◆ Job item
Reproduce every one of the lines below word for word, leaving the pictures out of your answer.
+++ Supplied data
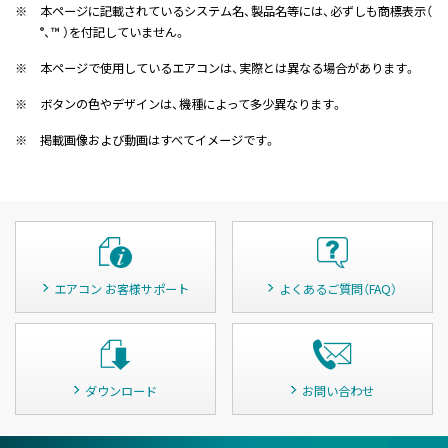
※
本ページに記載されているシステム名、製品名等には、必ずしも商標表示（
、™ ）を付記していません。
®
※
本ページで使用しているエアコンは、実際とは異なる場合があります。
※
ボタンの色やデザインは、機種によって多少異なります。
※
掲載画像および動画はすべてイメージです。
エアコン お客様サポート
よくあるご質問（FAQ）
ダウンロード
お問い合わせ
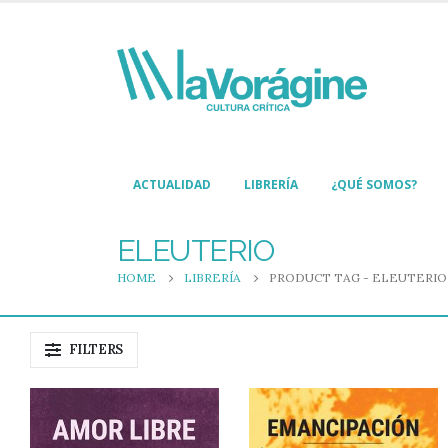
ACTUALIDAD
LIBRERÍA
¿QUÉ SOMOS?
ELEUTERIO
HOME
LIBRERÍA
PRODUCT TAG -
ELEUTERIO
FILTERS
++++++
◆ Output below
※
本ページに記載されているシステム名、製品名等には、必ずしも商標表示（
、™ ）を付記していません。
®
※
本ページで使用しているエアコンは、実際とは異なる場合があります。
※
ボタンの色やデザインは、機種によって多少異なります。
※
掲載画像および動画はすべてイメージです。
エアコン お客様サポート
よくあるご質問（FAQ）
ダウンロード
お問い合わせ
ACTUALIDAD
LIBRERÍA
¿QUÉ SOMOS?
ELEUTERIO
HOME
LIBRERÍA
PRODUCT TAG -
ELEUTERIO
FILTERS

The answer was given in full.